Chapter 8

14.2K 770 27
                                    

"Sayang, kamu kenapa?" tanya Papa panik saat melihatku terduduk di lantai. Papa menghampiriku dan melihat lututku yang lecet.

"Icha lo nggak apa apa kan?" bang Paris ikut bertanya padaku.

Aku melayangkan tatapan membunuh padanya. Sial, dia pura pua bego rupanya. Salah siapa yang udah ngebuat lutut aku sampai lecet gini. Bang Paris tersenyum tipis merasa puas dengan apa yang telah ia lakukan padaku.

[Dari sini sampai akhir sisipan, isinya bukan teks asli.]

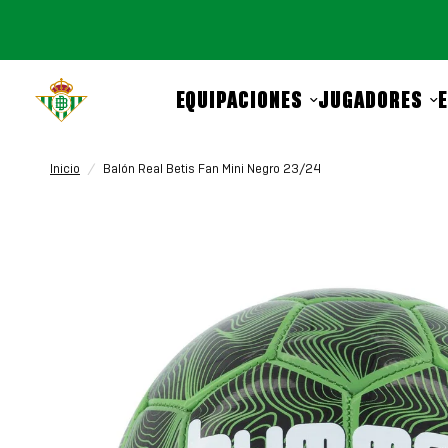
EQUIPACIONES
JUGADORES
Inicio
/
Balón Real Betis Fan Mini Negro 23/24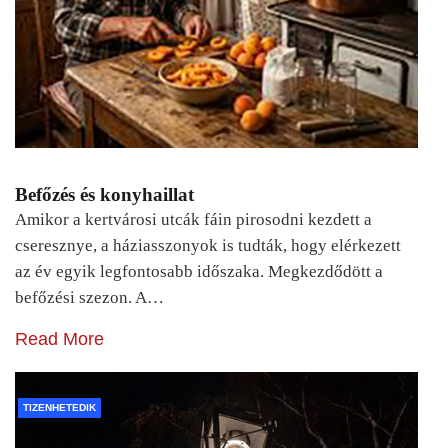
Befőzés és konyhaillat
Amikor a kertvárosi utcák fáin pirosodni kezdett a
cseresznye, a háziasszonyok is tudták, hogy elérkezett
az év egyik legfontosabb időszaka. Megkezdődött a
befőzési szezon. A…
Read More
TIZENHETEDIK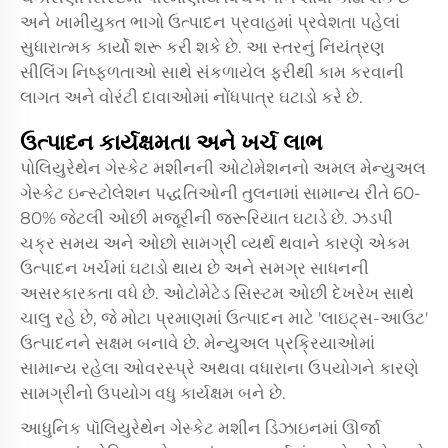
અને ખામીયુક્ત ભાગો ઉત્પાદન પ્રવાહમાં પ્રવેશતા પહેલાં
સુધારાત્મક કાર્યો શરૂ કરી શકે છે. આ સ્તરનું નિયંત્રણ
સીલિંગ નિષ્ફળતાઓ સાથે સંકળાયેલ ફરીથી કામ કરવાની
લાગત અને વોરંટી દાવાઓમાં નોંધપાત્ર ઘટાડો કરે છે.
ઉત્પાદન કાર્યક્ષમતા અને ખર્ચ લાભ
પોલિયુરેથેન ગેસ્કેટ મશીનની ઓટોમેશનનો અમલ મેન્યુઅલ
ગેસ્કેટ ઇન્સ્ટોલેશન પદ્ધતિઓની તુલનામાં સામાન્ય રીતે 60-
80% જેટલી ઓછી મજૂરીની જરૂરિયાત ઘટાડે છે. ઝડપી
ચક્ર સમય અને ઓછો સામગ્રી વ્યર્થ થવાને કારણે એકમ
ઉત્પાદન ખર્ચમાં ઘટાડો થાય છે અને સમગ્ર સાધનની
અસરકારકતા વધે છે. ઓટોમેટેડ સિસ્ટમ ઓછી દેખરેખ સાથે
ચાલુ રહે છે, જે મોટા પ્રમાણમાં ઉત્પાદન માટે 'લાઇટ્સ-આઉટ'
ઉત્પાદનને સક્ષમ બનાવે છે. મેન્યુઅલ પ્રક્રિયાઓમાં
સામાન્ય રહેલા ઓવરસ્પ્રે અથવા વધારાના ઉપયોગને કારણે
સામગ્રીનો ઉપયોગ વધુ કાર્યક્ષમ બને છે.
આધુનિક પૉલિયુરેથેન ગેસ્કેટ મશીન ડિઝાઇનમાં ઊર્જા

Sesaat sebelum pintu terbuka, bang Paris menarikku sekuat tenaga hingga aku jatuh dari tempat tidur dan lututku membentur lantai. Kemudian ia sekarang berpura pura sok care padaku. Ugh.... sial sial sial.

"Lho Fariz, ngapain kamu disini?" Papa memandang bang Paris dengan wajah heran.

Bang Paris mengusap tengkuknya, mencari alasan mengapa ia bisa berada dikamarku. Kena lo bang, rasain.

"Em... itu... saya tadi denger suara Icha teriak Om terus saya samperin kesini. Eh ternyata Icha malah jatuh kaya gini Om."

Ck, pintar sekali dia mencari alasan.

"Kok Om gak denger suara Icha yang teriak ya? Padahal Om ada dibawah daritadi?" Papa memicingkan matanya curiga.

"Eh itu.... Icha teriaknya gak kenceng Om. Cuma kedengeran sampai kamar sebelah. Ya kan Cha." Bang Paris meminta dukungan padaku.

Ish... apa apaan dia. Seenaknya saja dia malah meminta bantuanku. Kulihat tatapan memohon darinya. Ih... aku bisa luluh nanti kalau lihat matanya terus.

"Bener apa yang Fariz bilang sayang?"

Suara Papa mengagetkan diriku yang serius memandang wajah memelas bang Paris namun anehnya dia tetap terlihat tampan. "Eh iya Pa apa yang bang Paris bilang emang bener." jawabku spontan.

"Kalau gitu kenapa pintunya tertutup?"

Aaa... Papa kok cerewet banget sih.

"Kena angin kali Pa." jawabku tak yakin.

Kulirik wajah Papa yang memandangku dan bang Paris bergantian. Kerutan dikeningnya semakin bertumpuk, tanda Papa tidak percaya dengan apa yang aku katakan.

Ya Tuhan, aku mohon kali ini buat Papa percaya. Icha gak mau dapat hukuman lagi.

"Kalian yakin?"

Aku dan bang Paris mengangguk serempak.

"Yakin Pa." "Yakin Om."

Papa kembali menatap kami  dengan seksama hingga akhirnya ia berkata," Oke, Papa percaya. Sayang, kamu udah selesai belum packingnya? Udah ditunggu sama yang lain. Kita harus cepat pulang kalau nggak pengen kemaleman nyampe dirumah."

"Papa duluan aja, ntar lagi Icha nyusul kebawah."

"Oke, kamu hati hati ya." Papa mengelus kepalaku sembari menatap tajam bang Paris, kulirik bang Paris menelan ludah karena tatapan maut dari Papa.

Aku telah berdiri dan selesai mengepak semua barangku. Kutatap bang Paris yang masih berada dikamarku. Aku heran dengan dirinya, apalagi yang ia mau dariku? Tak puaskah ia tadi telah membuatku jatuh dan ketakutan?

"Bang Paris mau ngapain lagi sih? Masih belum puas ngebuat lutut Icha lecet? Kita udah impas bang." ucapku melipat tangan didepan dada.

"Gue... gue..."

"Udah ah Icha males sama bang Paris. Bang Paris nyebelin. Minggir." aku menubruk sedikit badan bang Paris yang menghalangi jalanku, menyeret koperku turun kebawah menyusul yang lain.

¶¶¶

Libur sekolah telah usai, kini saatnya kembali masuk dan bertempur dengan semua pelajaran yang membuat otakku berasap.